A story: The old 16 gauge shotguns had 2 9/16" chambers, even the Browning A-5s. During WWII (I think) 16 gauge shells went to 2 3/4" long, same as the 12 gauge. You could stuff a paper 2 3/4" shell in the shorter 2 9/16" chamber. Then when you shot it the wax-paper hull would swell up in the chamber and you had to use pliers to pull the empty out....uh the melted wax didn't help any either. 2 3/4" low-brass plastic 16ga shells in the 2 9/16" chambers weren't too bad, especially if using a single-shot shotgun (what most kids started with back in my day) without an ejector where you had to grab the empty and pull it out of the barrel any way.

Paper shells have been around a long time. Some of the UWN members have posted some cool pics of paper shells here. I recommend using the UWN search engine if you're interested in seeing some pics of paper shotgun shells.

.


----------



## Bax* (Dec 14, 2008)

wyogoob said:


> thanks
> 
> You can do up to 10 poll choices, but I thought my 4 covered all the bases.
> 
> .


My last couple trips to the marsh have been quite positive. Hardly any hulls in the areas I was hunting. Looks like most guys have been fairly responsible this season to me.


----------



## fishreaper (Jan 2, 2014)

Fraid i'm not quite old enough for anything like that, I've only been an "adult" for about three months now. I did however, find out that federal still makes a gold-medal skeet shell that uses paper, which would make me feel better about shooting skeet or dove. The only clays I can ever find are biodegradable anyways. 

I'm all for the idea of biodegradable wadding, since that is one of the few things that can't be controlled after a shot. picking up shells is just after your done is just a common courtesy that may not be all that common.

(Given information)
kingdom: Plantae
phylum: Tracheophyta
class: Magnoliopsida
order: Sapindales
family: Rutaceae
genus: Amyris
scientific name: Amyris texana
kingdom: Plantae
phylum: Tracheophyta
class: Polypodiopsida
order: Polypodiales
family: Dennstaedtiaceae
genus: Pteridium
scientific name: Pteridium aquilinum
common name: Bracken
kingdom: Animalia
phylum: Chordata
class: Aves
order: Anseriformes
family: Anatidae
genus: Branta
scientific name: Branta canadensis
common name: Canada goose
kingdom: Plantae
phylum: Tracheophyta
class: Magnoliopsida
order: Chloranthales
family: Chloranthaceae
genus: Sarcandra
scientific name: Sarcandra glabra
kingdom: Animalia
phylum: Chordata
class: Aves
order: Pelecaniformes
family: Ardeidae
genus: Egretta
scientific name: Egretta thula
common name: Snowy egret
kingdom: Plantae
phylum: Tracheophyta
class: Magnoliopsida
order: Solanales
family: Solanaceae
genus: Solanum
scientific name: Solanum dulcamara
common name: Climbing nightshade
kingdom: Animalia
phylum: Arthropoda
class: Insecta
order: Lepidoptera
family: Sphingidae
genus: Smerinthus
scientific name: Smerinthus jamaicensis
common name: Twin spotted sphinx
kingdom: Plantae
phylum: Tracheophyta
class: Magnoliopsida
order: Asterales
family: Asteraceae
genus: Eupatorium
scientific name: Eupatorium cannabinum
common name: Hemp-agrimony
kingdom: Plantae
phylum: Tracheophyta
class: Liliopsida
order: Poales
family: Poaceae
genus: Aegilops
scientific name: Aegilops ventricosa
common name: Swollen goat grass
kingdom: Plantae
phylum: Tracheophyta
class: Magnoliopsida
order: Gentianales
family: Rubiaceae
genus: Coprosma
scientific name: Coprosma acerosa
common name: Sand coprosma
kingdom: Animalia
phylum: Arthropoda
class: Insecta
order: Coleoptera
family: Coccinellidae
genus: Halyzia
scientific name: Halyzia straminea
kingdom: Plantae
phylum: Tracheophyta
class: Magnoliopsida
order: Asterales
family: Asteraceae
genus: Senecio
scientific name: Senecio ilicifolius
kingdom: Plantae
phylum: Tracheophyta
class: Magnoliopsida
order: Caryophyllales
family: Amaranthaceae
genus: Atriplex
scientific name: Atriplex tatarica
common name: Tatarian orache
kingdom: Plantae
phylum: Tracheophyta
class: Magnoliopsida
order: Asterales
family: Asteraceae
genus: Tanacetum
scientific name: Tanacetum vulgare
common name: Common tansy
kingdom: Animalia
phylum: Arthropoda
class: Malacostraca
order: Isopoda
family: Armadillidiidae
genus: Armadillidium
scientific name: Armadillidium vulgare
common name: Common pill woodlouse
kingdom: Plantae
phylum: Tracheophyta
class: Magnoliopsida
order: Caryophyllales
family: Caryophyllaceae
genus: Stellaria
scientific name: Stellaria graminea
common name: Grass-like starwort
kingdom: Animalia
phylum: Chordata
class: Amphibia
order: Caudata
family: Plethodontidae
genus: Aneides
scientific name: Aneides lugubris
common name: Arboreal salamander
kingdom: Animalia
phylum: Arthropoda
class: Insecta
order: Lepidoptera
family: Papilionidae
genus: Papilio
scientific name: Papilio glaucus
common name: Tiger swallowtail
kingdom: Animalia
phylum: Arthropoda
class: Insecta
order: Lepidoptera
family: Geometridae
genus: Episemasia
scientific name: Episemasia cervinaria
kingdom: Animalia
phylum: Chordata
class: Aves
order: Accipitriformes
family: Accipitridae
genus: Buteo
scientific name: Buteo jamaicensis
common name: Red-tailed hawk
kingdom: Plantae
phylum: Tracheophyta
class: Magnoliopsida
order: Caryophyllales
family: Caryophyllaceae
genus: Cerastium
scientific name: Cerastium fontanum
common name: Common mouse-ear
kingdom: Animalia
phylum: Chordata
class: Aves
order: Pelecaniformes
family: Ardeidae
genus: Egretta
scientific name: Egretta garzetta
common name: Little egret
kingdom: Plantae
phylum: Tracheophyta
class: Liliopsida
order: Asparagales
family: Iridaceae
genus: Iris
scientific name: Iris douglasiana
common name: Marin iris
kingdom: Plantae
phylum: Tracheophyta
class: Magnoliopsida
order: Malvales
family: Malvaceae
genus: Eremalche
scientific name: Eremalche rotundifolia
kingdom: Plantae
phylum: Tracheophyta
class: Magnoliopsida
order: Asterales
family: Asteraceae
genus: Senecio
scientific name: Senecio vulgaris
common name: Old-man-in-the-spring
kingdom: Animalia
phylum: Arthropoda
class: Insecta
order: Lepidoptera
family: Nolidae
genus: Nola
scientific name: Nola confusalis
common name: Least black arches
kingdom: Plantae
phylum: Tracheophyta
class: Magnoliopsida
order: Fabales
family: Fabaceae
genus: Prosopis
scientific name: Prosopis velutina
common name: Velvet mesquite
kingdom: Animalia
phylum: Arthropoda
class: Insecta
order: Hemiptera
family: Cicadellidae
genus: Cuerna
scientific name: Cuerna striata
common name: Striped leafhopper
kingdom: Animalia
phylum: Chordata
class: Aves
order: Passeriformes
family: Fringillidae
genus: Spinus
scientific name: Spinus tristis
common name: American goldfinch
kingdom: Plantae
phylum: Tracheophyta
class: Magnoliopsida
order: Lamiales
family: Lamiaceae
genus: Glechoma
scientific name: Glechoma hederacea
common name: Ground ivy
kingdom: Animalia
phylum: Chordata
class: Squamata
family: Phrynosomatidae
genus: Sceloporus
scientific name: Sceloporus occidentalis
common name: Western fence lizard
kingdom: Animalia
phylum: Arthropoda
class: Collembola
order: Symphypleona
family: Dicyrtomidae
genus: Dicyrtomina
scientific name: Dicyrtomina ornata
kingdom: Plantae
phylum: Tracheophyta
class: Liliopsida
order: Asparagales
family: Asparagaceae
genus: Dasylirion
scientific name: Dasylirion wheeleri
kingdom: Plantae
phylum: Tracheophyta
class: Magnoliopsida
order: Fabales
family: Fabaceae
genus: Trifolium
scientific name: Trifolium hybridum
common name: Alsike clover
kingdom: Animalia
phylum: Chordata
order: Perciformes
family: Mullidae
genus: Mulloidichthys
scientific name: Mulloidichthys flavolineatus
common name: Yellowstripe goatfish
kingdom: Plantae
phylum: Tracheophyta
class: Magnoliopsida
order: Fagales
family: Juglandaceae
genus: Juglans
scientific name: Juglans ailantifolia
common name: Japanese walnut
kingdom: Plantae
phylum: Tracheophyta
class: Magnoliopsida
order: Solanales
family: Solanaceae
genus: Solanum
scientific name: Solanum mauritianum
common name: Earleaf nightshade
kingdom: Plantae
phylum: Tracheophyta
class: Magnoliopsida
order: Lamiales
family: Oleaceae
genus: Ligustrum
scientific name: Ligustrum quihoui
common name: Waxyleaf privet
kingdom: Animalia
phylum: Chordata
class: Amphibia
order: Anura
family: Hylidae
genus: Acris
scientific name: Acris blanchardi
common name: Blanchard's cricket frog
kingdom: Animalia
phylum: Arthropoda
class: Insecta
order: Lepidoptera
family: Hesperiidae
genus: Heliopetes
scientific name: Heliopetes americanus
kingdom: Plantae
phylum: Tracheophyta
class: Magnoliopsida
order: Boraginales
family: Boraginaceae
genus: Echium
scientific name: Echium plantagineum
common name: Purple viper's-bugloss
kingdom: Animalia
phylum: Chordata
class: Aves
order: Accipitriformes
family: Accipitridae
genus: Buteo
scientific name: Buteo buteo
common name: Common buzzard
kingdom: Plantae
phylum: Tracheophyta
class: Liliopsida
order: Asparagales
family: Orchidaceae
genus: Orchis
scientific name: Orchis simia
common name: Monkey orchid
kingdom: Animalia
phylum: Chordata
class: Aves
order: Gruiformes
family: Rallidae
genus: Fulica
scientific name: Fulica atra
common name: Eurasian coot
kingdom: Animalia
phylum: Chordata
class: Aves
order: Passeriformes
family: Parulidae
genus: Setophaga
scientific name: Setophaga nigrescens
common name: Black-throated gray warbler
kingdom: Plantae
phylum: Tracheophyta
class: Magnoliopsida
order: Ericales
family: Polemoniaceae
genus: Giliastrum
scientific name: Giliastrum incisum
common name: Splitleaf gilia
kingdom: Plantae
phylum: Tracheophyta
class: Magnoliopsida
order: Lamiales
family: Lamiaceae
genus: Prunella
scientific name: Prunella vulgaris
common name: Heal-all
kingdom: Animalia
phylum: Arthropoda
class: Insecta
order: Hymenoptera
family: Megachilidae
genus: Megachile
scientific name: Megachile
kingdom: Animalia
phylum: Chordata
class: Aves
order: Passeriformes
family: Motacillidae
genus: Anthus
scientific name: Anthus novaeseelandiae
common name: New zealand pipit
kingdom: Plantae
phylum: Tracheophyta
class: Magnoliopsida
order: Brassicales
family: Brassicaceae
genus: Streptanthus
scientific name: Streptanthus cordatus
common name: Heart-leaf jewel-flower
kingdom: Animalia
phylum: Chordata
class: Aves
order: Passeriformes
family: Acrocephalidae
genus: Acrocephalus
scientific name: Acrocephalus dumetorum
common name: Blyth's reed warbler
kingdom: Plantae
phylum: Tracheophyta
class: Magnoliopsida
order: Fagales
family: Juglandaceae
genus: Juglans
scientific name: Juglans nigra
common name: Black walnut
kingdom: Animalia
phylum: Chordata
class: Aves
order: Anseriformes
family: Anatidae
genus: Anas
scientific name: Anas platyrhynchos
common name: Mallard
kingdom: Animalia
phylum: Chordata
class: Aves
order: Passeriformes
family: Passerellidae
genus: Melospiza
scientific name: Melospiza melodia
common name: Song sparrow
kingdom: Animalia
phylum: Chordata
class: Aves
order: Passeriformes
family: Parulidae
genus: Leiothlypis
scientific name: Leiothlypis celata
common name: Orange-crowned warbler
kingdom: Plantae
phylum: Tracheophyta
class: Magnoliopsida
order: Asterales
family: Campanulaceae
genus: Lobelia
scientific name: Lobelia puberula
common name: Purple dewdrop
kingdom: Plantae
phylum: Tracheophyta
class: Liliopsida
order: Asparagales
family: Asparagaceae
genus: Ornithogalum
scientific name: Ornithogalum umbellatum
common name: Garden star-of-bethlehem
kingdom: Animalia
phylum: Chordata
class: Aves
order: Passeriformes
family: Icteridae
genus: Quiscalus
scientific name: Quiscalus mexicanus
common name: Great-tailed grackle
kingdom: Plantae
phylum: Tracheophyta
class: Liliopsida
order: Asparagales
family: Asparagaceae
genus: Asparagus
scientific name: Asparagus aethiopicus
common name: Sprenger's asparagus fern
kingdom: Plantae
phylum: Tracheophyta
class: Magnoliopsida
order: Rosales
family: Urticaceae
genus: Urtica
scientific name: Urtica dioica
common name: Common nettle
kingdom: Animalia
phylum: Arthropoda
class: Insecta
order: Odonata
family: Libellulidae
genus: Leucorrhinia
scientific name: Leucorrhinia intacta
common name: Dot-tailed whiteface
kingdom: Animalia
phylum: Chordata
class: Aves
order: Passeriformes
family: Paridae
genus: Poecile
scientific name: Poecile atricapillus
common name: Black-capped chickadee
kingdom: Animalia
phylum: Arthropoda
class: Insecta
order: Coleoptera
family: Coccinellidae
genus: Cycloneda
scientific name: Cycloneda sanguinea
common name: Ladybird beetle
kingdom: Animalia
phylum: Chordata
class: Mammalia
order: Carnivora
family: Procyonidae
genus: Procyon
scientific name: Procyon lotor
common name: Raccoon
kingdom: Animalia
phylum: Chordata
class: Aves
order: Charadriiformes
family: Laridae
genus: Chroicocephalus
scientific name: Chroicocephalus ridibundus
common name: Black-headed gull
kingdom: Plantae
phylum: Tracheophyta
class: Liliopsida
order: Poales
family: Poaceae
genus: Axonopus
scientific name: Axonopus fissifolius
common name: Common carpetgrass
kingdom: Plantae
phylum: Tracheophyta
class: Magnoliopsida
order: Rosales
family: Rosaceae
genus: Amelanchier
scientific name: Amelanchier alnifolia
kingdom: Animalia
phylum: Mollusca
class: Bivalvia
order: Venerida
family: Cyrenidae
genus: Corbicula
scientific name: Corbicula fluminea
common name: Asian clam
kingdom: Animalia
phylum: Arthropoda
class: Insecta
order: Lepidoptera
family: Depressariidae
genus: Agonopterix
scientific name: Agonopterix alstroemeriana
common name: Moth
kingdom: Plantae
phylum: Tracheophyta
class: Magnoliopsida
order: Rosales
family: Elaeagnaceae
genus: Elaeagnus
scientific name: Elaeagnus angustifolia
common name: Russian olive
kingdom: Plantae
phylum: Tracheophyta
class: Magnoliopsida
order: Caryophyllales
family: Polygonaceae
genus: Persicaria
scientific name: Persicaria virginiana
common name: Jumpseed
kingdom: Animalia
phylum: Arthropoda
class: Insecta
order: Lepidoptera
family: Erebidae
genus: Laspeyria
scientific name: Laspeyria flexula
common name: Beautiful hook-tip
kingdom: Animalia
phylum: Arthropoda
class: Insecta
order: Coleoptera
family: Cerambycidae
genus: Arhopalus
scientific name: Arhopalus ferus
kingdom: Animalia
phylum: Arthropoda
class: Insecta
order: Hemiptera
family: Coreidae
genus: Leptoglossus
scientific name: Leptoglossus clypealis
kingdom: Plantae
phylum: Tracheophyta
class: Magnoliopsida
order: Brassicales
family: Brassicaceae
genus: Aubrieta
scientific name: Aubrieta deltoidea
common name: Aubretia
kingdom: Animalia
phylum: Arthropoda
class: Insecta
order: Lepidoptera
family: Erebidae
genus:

(Stated goal) Pick up the forum thread about shotgun shells and spent hulls and carry it on past its last sentence. The records have nothing to do with the forum thread about shotgun shells.

(The reply)
In my defense though, I'd always assumed old fashion shot shells prior to plastic were the fancy all brass shells. I don't think anyone would just leave those around in the marsh.


----------



## Wind In His Hair (Dec 31, 2009)

I have a box of those paper Federal target loads. I haven't shot any yet, but when you open the box they smell like crayons. I've also seen paper in Sellier & Bellot loads at Cabela's. They were steel shot, but #7 so not exactly a waterfowl load.


----------



## Fowlmouth (Oct 4, 2008)

Wind In His Hair said:


> I've also seen paper in Sellier & Bellot loads at Cabela's. They were steel shot, but #7 so not exactly a waterfowl load.


#7's work awesome on close range Teal.


----------



## Wind In His Hair (Dec 31, 2009)

Fowlmouth said:


> #7's work awesome on close range Teal.


Yes, they would make a nice teal load.


----------



## outdoorser (Jan 14, 2013)

fishreaper said:


> I'm all for the idea of biodegradable wadding, since that is one of the few things that can't be controlled after a shot.


We could try experimenting with tying some fishing line to the wad and then reel it back in after its been shot;-)


----------



## fishreaper (Jan 2, 2014)

It's almost crazy enough to work. Almost.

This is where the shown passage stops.